Deborah Morris, the CFPB’s deputy enforcement director, estimated about 1.5 million consumers paid at least $459 million just for identity protection products.
The joint-agency enforcement action also alleges the bank used deceptive marketing tactics when selling a payment protection product meant to cancel the customer’s debt if they experienced an involuntary hardship.
Check out the gory rip-’em-off details from Cordray himself – seriously, you can’t make this stuff up:
“For example, one (telemarketer) script we reviewed stated that with ‘Credit Protection Plus,’ Bank of America would cancel up to 18 months of the consumer’s minimum balance if the consumer was admitted to the hospital for as little as one night,” Cordray said. “In reality, a single night’s hospital stay would only entitle consumers, who successfully navigated Bank of America’s claims process, to one month of benefits – not the 18 months claimed in the scripts.”

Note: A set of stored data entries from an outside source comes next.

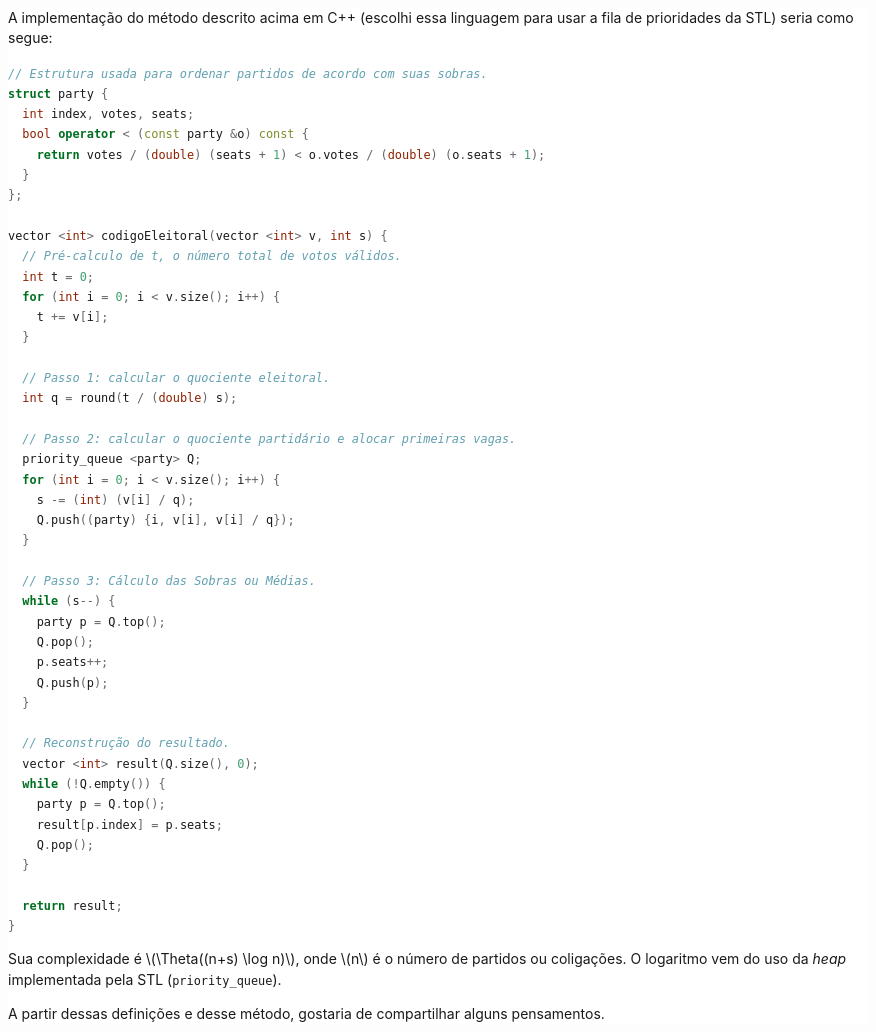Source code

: A implementação do método descrito acima em C++ (escolhi essa linguagem para usar a fila de prioridades da STL) seria como segue:

```cpp
// Estrutura usada para ordenar partidos de acordo com suas sobras.
struct party {
  int index, votes, seats;
  bool operator < (const party &o) const {
    return votes / (double) (seats + 1) < o.votes / (double) (o.seats + 1);
  }
};

vector <int> codigoEleitoral(vector <int> v, int s) {
  // Pré-calculo de t, o número total de votos válidos.
  int t = 0;
  for (int i = 0; i < v.size(); i++) {
    t += v[i];
  }

  // Passo 1: calcular o quociente eleitoral.
  int q = round(t / (double) s);

  // Passo 2: calcular o quociente partidário e alocar primeiras vagas.
  priority_queue <party> Q;
  for (int i = 0; i < v.size(); i++) {
    s -= (int) (v[i] / q);
    Q.push((party) {i, v[i], v[i] / q});
  }

  // Passo 3: Cálculo das Sobras ou Médias.
  while (s--) {
    party p = Q.top();
    Q.pop();
    p.seats++;
    Q.push(p);
  }

  // Reconstrução do resultado.
  vector <int> result(Q.size(), 0);
  while (!Q.empty()) {
    party p = Q.top();
    result[p.index] = p.seats;
    Q.pop();
  }

  return result;
}
```

Sua complexidade é \\(\Theta((n+s) \log n)\\), onde \\(n\\) é o número de partidos ou coligações. O logaritmo vem do uso da *heap* implementada pela STL (`priority_queue`).

A partir dessas definições e desse método, gostaria de compartilhar alguns pensamentos.
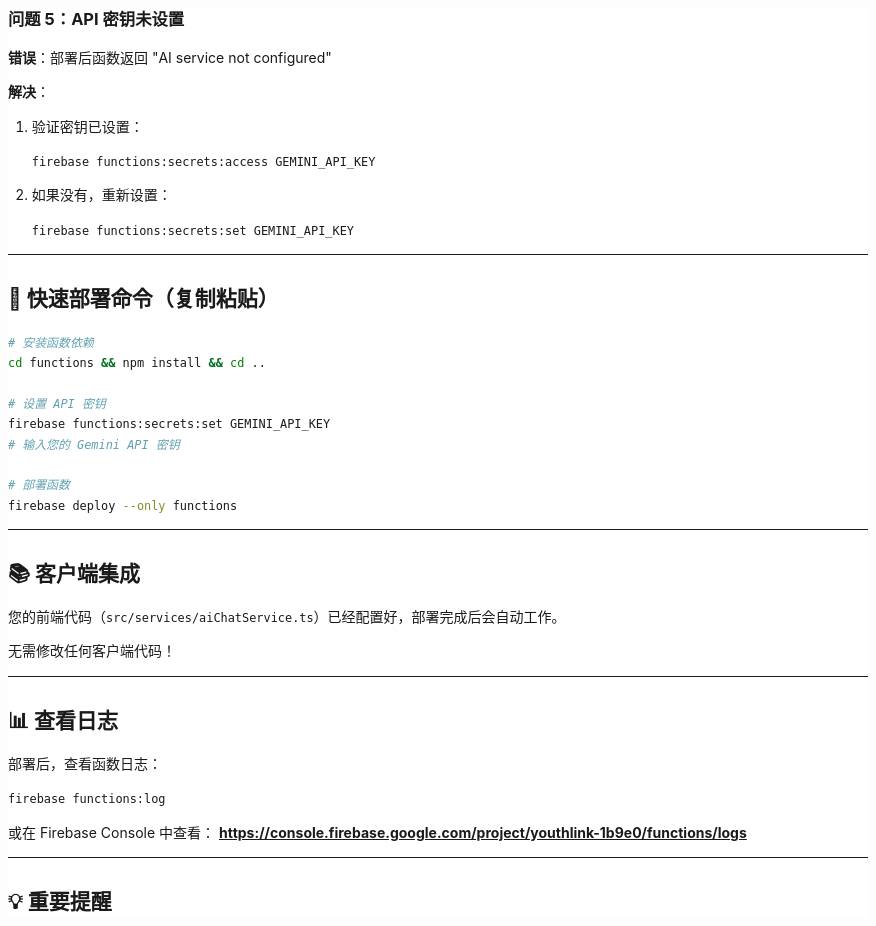 ### 问题 5：API 密钥未设置

**错误**：部署后函数返回 "AI service not configured"

**解决**：
1. 验证密钥已设置：
   ```bash
   firebase functions:secrets:access GEMINI_API_KEY
   ```
2. 如果没有，重新设置：
   ```bash
   firebase functions:secrets:set GEMINI_API_KEY
   ```

---

## 📝 快速部署命令（复制粘贴）

```bash
# 安装函数依赖
cd functions && npm install && cd ..

# 设置 API 密钥
firebase functions:secrets:set GEMINI_API_KEY
# 输入您的 Gemini API 密钥

# 部署函数
firebase deploy --only functions
```

---

## 📚 客户端集成

您的前端代码（`src/services/aiChatService.ts`）已经配置好，部署完成后会自动工作。

无需修改任何客户端代码！

---

## 📊 查看日志

部署后，查看函数日志：

```bash
firebase functions:log
```

或在 Firebase Console 中查看：
**https://console.firebase.google.com/project/youthlink-1b9e0/functions/logs**

---

## 💡 重要提醒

All in all, the shady marketing and billing business – heck, let’s call the outright fraud the bank screwed its customers with – resulted in a consent order making them pony up $727 million (BofA calculates it at $738 million) in customer restitution and $45 million in fines and penalties.
Restitution is great, but a $45 million penalty? For fraud?
Seriously, if anyone else but a big bank, a big protected bank, had committed this kind of fraud, someone would be going to jail.
What drives me to my Alka-Seltzer and other relief concoctions is the headache and heartache I get when no one who is responsible for these fraud schemes goes to jail.
It’s a bank; there are lines of authority, of management, of orders, and an order trail. Who planned on not delivering the services? Who said we’ll just take their money? Someone, really several people, had to plan this. Offering services that aren’t delivered just doesn’t “happen” by itself.
Okay, that’s a long discussion. But we both know the Too Big to Fail banks are criminal enterprises – protected criminal enterprises.